AS of April, almost two in five eligible adults in the Bradford district were still on furlough across the Bradford district, as 11.5 million were using the scheme across the UK.

The latest figures on claims to the Coronavirus Job Retention Scheme (CJRS) showed 79,700 people were still using the system, 38.9 per cent of all employees eligible for furlough in the district.

The numbers, which date up until the end of March, were collated before the mid-April easing of Covid lockdown rules, when hundreds of businesses across the district such as pubs, restaurants, cafes and shops could reopen for the first time since early January.

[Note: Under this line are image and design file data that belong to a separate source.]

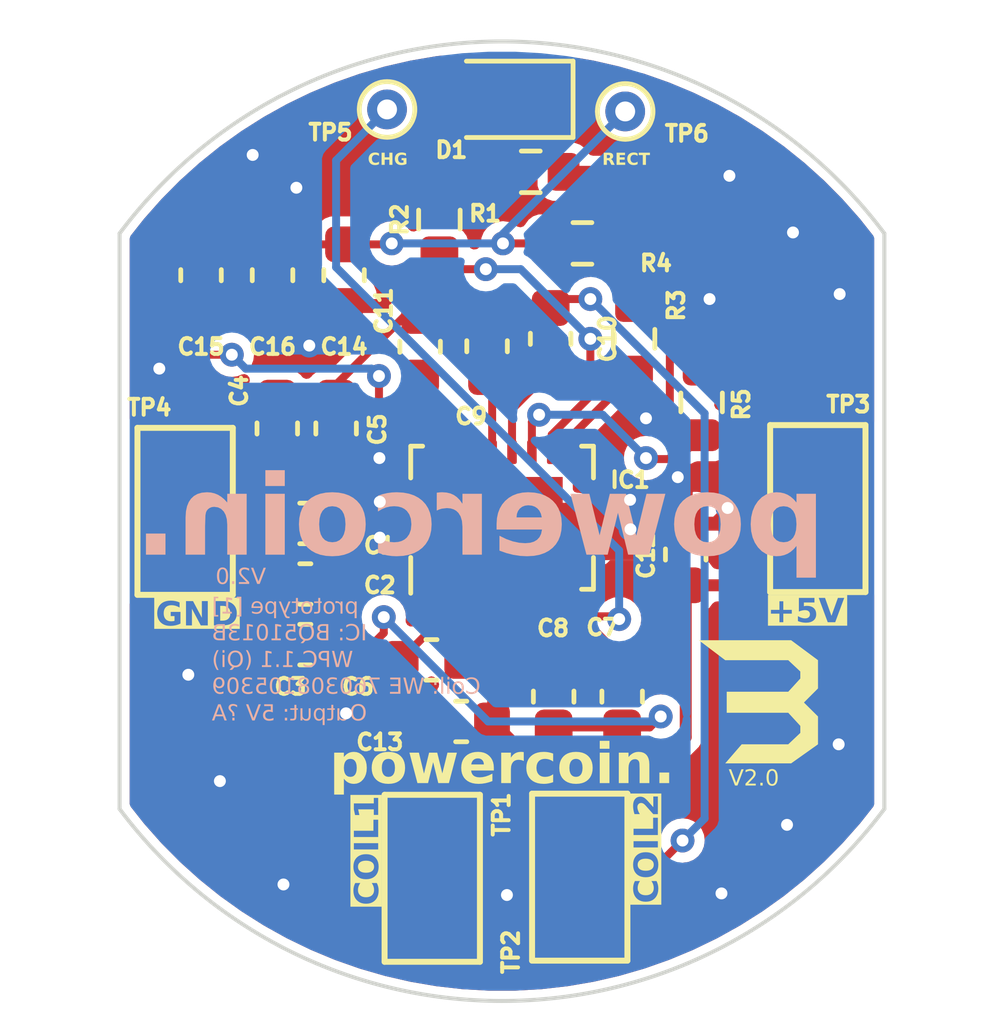
<source format=kicad_pcb>
(kicad_pcb (version 20220331) (generator pcbnew)

  (general
    (thickness 1.6)
  )

  (paper "A5")
  (title_block
    (title "Powercoin")
    (date "2022-04-22")
    (rev "V2.0")
    (comment 3 "Wireless Charging Circuit")
    (comment 4 "Qi-Certified Ultra-Small")
  )

  (layers
    (0 "F.Cu" signal)
    (31 "B.Cu" signal)
    (32 "B.Adhes" user "B.Adhesive")
    (33 "F.Adhes" user "F.Adhesive")
    (34 "B.Paste" user)
    (35 "F.Paste" user)
    (36 "B.SilkS" user "B.Silkscreen")
    (37 "F.SilkS" user "F.Silkscreen")
    (38 "B.Mask" user)
    (39 "F.Mask" user)
    (40 "Dwgs.User" user "User.Drawings")
    (41 "Cmts.User" user "User.Comments")
    (42 "Eco1.User" user "User.Eco1")
    (43 "Eco2.User" user "User.Eco2")
    (44 "Edge.Cuts" user)
    (45 "Margin" user)
    (46 "B.CrtYd" user "B.Courtyard")
    (47 "F.CrtYd" user "F.Courtyard")
    (48 "B.Fab" user)
    (49 "F.Fab" user)
    (50 "User.1" user)
    (51 "User.2" user)
    (52 "User.3" user)
    (53 "User.4" user)
    (54 "User.5" user)
    (55 "User.6" user)
    (56 "User.7" user)
    (57 "User.8" user)
    (58 "User.9" user)
  )

  (setup
    (stackup
      (layer "F.SilkS" (type "Top Silk Screen"))
      (layer "F.Paste" (type "Top Solder Paste"))
      (layer "F.Mask" (type "Top Solder Mask") (thickness 0.01))
      (layer "F.Cu" (type "copper") (thickness 0.035))
      (layer "dielectric 1" (type "core") (thickness 1.51) (material "FR4") (epsilon_r 4.5) (loss_tangent 0.02))
      (layer "B.Cu" (type "copper") (thickness 0.035))
      (layer "B.Mask" (type "Bottom Solder Mask") (thickness 0.01))
      (layer "B.Paste" (type "Bottom Solder Paste"))
      (layer "B.SilkS" (type "Bottom Silk Screen"))
      (copper_finish "None")
      (dielectric_constraints no)
    )
    (pad_to_mask_clearance 0)
    (pcbplotparams
      (layerselection 0x00010fc_ffffffff)
      (plot_on_all_layers_selection 0x0000000_00000000)
      (disableapertmacros false)
      (usegerberextensions false)
      (usegerberattributes true)
      (usegerberadvancedattributes true)
      (creategerberjobfile true)
      (dashed_line_dash_ratio 12.000000)
      (dashed_line_gap_ratio 3.000000)
      (svgprecision 4)
      (plotframeref false)
      (viasonmask false)
      (mode 1)
      (useauxorigin false)
      (hpglpennumber 1)
      (hpglpenspeed 20)
      (hpglpendiameter 15.000000)
      (dxfpolygonmode true)
      (dxfimperialunits true)
      (dxfusepcbnewfont true)
      (psnegative false)
      (psa4output false)
      (plotreference true)
      (plotvalue true)
      (plotinvisibletext false)
      (sketchpadsonfab false)
      (subtractmaskfromsilk false)
      (outputformat 1)
      (mirror false)
      (drillshape 0)
      (scaleselection 1)
      (outputdirectory "gerbers/")
    )
  )

  (net 0 "")
  (net 1 "Net-(IC1-RECT)")
  (net 2 "Net-(IC1-~{CHG})")
  (net 3 "GND")
  (net 4 "+5V")
  (net 5 "Net-(IC1-AC2)")
  (net 6 "Net-(C1-Pad1)")
  (net 7 "Net-(IC1-FOD)")
  (net 8 "Net-(IC1-ILIM)")
  (net 9 "Net-(IC1-TS/CTRL)")
  (net 10 "Net-(D1-A)")
  (net 11 "Net-(IC1-AC1)")
  (net 12 "Net-(IC1-BOOT1)")
  (net 13 "Net-(IC1-CLAMP1)")
  (net 14 "Net-(IC1-COMM1)")
  (net 15 "unconnected-(IC1-~{AD_EN})")
  (net 16 "Net-(IC1-COMM2)")
  (net 17 "Net-(IC1-CLAMP2)")
  (net 18 "Net-(IC1-BOOT2)")

  (footprint "Capacitor_SMD:C_0603_1608Metric" (layer "F.Cu") (at 102.35 77.625 180))

  (footprint "Package_DFN_QFN:Texas_VQFN-RHL-20" (layer "F.Cu") (at 103.378 72.5 90))

  (footprint "Capacitor_SMD:C_0603_1608Metric" (layer "F.Cu") (at 98.425 74.168))

  (footprint "Capacitor_SMD:C_0603_1608Metric" (layer "F.Cu") (at 101.6 76.076))

  (footprint "TestPoint:TestPoint_Keystone_5019_Minature" (layer "F.Cu") (at 111.325 72.27 90))

  (footprint "Capacitor_SMD:C_0603_1608Metric" (layer "F.Cu") (at 108 73.425 90))

  (footprint "Capacitor_SMD:C_0603_1608Metric" (layer "F.Cu") (at 97.6 66.4 -90))

  (footprint "TestPoint:TestPoint_THTPad_D1.0mm_Drill0.5mm" (layer "F.Cu") (at 100.4824 62.23))

  (footprint "Capacitor_SMD:C_0603_1608Metric" (layer "F.Cu")
    (tstamp 55f08af5-8d7a-47f0-9ca0-b843c4ddd233)
    (at 99.2 70.255 -90)
    (descr "Capacitor SMD 0603 (1608 Metric), square (rectangular) end terminal, IPC_7351 nominal, (Body size source: IPC-SM-782 page 76, https://www.pcb-3d.com/wordpress/wp-content/uploads/ipc-sm-782a_amendment_1_and_2.pdf), generated with kicad-footprint-generator")
    (tags "capacitor")
    (property "LCSC" "C14858")
    (property "Sheetfile" "powercoin.kicad_sch")
    (property "Sheetname" "")
    (property "ki_description" "Unpolarized capacitor")
    (property "ki_keywords" "cap capacitor")
    (path "/0b7f3e51-3dce-4c62-b064-8f56926edae3")
    (attr smd)
    (fp_text reference "C5" (at 0.025 -1.04 90) (layer "F.SilkS")
        (effects (font (face "Fira Code") (size 0.4 0.4) (thickness 0.15)))
      (tstamp 433c774b-c3d4-4514-9936-40c82fc6a49a)
      (render_cache "C5" 90
        (polygon
          (pts
            (xy 99.999579 70.418631)            (xy 99.999615 70.414009)            (xy 99.99972 70.409473)            (xy 99.999895 70.405024)
            (xy 100.000141 70.400661)            (xy 100.000457 70.396384)            (xy 100.000843 70.392193)            (xy 100.0013 70.388089)
            (xy 100.001826 70.384071)            (xy 100.002423 70.380139)            (xy 100.00345 70.374403)            (xy 100.004635 70.36886)
            (xy 100.005978 70.363512)            (xy 100.007479 70.358358)            (xy 100.008568 70.35503)            (xy 100.010323 
... [1220803 chars truncated]
</source>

The furlough figure in Bradford was the second highest in West Yorkshire; Kirklees had the highest with 40.8 per cent, followed by Bradford, and then Calderdale with 38.8 per cent, Wakefield with 37.7 per cent, and in Leeds it was 37.4 per cent.

Across West Yorkshire 376,000 people were still on furlough by the end of March, while across Yorkshire the figure was 882,500.

In the district, Bradford East had the highest number of staff on furlough at 17,200, and the highest percent of eligible workers claiming the CJRS with 41.1 per cent, followed by Keighley where it was 39.4 per cent.

In Bradford South the figure was 39.3 per cent, in Bradford West it was 38.1 per cent, while Shipley had the lowest number on furlough at 36.7 per cent.

Across the country, as of April 14, 11.5 million people had accessed the CJRS, claiming a cumulative total of £61.3 billion of financial support.

While many businesses have accessed furlough to keep staff on during lockdown, and many people are now returning to work, unemployment has continued to rise in Bradford as jobs fall victim to the pandemic.

Figures from West Yorkshire Combined Authority revealed that in March the unemployment rate was almost 10 per cent in Bradford, with 9.8 per cent of the district’s working age population claiming out of work benefits.

Across West Yorkshire, the claimant count in March was 110,505, almost double (94 per cent) the level it was 12 months ago before the Covid-19 pandemic struck, with the unemployment rate at 7.5 per cent.

The percentage of people working at their normal place of work dropped to just over 40 per cent in January when the third national lockdown was enforced, but that has since risen back to about 50 per cent.

Businesses are beginning to return to some sort of normality, with almost 80 per cent now trading as retail and hospitality reopens.